Bouncing up and down on his side vigorously, Ignatius sensed a belch rising in his throat, but when he expectantly opened his mouth, he omitted only a small burp. Still, the bouncing had some physiological effect. Ignatius touched the small erection that was pointing downward into the sheet, held it, and lay still trying to decide what to do. In this position, with the red flannel nightshirt around his chest and his massive stomach sagging into the mattress, he thought somewhat sadly that after eighteen years with his hobby it had become merely a mechanical physical act stripped of the flights of fancy and invention that he had once been able to bring to it. At one time he had almost developed it into an art form, practicing the hobby with the skill and fervor of an artist and philosopher, a scholar and gentleman. There were still hidden in his room several accessories which he had once used, a rubber glove, a piece of fabric from a silk umbrella, a jar of Noxema (sic). Putting them away again after it was all over had eventually grown too depressing.
Ignatius manipulated and concentrated. At last, a vision appeared, the familiar figure of the large and devoted collie that had been his pet when he was in high school. “Woof!” Ignatius almost heard Rex say, once again. “Woof! Woof! Arf!” Rex looked so lifelike. One ear dropped. He panted. The apparition jumped over a fence and chased a stick that somehow landed in the middle of Ignatius’ quilt. As the tan and white fur grew closer, Ignatius’ eyes dilated, crossed, and closed, and he lay wanly back among his four pillows, hoping that he had some Kleenex in his room.
St. Teresa envisioned an angel carrying a long, golden spear with a fiery tip. ‘[He] plunged it into my deepest inward. When he drew it out, I thought my entrails would be drawn out too and when he left me. I glowed in the hot fire of love for God.” I’d be among the many who might present this passage as a precedent for religious eroticism.

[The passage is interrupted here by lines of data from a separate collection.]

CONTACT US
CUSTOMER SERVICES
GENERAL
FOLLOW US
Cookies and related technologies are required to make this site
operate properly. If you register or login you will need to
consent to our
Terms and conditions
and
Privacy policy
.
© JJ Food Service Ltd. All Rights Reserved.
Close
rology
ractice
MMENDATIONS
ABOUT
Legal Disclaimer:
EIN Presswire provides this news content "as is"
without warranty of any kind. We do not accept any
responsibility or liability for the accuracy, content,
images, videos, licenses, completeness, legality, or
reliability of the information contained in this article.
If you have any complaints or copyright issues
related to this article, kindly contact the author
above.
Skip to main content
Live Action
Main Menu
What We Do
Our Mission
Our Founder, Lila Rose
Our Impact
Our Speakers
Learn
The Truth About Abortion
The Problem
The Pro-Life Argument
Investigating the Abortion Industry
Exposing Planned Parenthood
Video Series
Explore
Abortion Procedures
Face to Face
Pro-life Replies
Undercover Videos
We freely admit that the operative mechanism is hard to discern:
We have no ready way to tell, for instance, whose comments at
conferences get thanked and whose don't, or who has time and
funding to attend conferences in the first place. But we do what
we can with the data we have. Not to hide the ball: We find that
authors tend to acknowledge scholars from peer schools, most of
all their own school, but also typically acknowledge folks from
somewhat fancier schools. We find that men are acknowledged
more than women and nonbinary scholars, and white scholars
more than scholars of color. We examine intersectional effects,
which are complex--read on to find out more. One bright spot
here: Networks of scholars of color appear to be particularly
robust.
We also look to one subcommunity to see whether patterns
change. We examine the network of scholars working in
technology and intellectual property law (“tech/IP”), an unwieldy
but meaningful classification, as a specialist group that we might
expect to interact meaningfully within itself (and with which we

But let’s remember where we are—in a world rife with absurd, comic scenarios—and who we’re dealing with, delusional, immature Ignatius J. Reilly, whose “hobby”, however stripped of the “flights of fancy and invention” retained the “vision” of the large and devoted collie,” Rex, chasing a stick that had somehow landed in his lap, an image of pitiable, grubby auto-eroticism slathered with a sweep of Christian religiosity.